Getting to Vietnam
Published 5:00 pm Saturday, October 22, 2011
“People have a way of telling you what they think you wanna hear — anytime I don’t know something and I ask somebody, I usually know less about it after I ask them.” — Bob Dylan
Life.
Forever (or what it seems like) I’ve been working on a book about Vietnam — mostly about Vietnam.
I begin by seeing a school bus slowly pulling up in front of our quad. There we were loaded into the bus and transported to Honolulu where we secretly boarded a troop ship, for a 5,000-mile cruise to Vietnam. General Libscomb referred to us as “Jungle Warriors.” I think that was in question.
I spent a challenging time last Tuesday talking to someone who may be willing to sell the book with my help. That’s not what I hoped for. Talking to this woman was not an easy thing. While we talked on the phone Mello and Fred spent most of their time barking at kids passing by, which is the usual case.
There are other elements in the book that includes Jim Kramer and I dropping out of college before the last summer session to hitchhike to where “Parrish,” I believe was the title, in the southeast. Instead we went west to the Oregon coast. Our destination was Hawaii. Cousin Ed transported us to Albert Lea, where we began our journey.
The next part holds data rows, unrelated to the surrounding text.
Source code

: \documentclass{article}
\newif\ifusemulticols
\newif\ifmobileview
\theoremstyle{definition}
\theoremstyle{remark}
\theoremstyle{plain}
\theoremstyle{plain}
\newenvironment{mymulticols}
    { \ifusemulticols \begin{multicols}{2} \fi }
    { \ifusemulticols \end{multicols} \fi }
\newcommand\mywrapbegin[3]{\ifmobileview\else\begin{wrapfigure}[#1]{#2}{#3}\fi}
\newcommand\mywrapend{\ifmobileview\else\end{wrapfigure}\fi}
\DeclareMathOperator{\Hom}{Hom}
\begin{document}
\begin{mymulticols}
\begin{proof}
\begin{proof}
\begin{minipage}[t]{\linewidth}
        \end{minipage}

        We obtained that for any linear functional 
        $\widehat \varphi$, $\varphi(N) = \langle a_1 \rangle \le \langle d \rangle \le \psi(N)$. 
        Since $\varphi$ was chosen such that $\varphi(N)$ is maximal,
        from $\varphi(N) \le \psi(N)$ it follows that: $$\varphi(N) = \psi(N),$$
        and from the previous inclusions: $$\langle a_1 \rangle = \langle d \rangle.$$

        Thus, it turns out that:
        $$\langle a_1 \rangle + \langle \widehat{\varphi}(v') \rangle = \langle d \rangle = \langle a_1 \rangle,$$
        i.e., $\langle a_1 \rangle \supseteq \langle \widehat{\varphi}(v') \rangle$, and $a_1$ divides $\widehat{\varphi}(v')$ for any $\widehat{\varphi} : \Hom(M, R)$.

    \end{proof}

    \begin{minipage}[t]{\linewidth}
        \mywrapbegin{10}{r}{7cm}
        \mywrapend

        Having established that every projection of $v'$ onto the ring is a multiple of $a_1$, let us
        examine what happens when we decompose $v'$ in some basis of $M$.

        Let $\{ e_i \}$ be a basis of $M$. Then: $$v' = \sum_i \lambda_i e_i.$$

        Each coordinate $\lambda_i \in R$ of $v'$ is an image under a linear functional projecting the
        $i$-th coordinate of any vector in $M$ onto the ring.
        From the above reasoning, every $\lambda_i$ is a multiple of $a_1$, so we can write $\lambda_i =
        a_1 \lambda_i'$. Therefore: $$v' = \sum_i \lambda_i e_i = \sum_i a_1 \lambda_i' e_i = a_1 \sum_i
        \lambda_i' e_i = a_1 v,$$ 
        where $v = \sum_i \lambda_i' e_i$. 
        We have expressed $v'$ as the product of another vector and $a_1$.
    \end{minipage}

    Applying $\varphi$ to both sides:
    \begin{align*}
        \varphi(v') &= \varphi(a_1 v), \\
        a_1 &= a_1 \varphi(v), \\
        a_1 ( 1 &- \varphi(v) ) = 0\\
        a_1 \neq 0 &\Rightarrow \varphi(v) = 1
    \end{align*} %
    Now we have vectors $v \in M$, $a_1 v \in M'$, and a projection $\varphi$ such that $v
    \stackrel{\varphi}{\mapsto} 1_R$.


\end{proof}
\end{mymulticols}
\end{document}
I think it was later that same summer that Cousin Ed, Max, Keith and I drove to California in Lucky’s car. We made it to San Francisco, Los Angeles and Tijuana.
Mello is about to go to Rochester to discover another way to manage a dog. In the meantime Fred will be lost, but so far he has been dozing.
In other news, you have probably felt a drop in the temperatures and the loss of daylight. I’ve taken Mello and Fred out to the leaf collection area. Today there was a dog running around the leaf piles that created a pile of barking.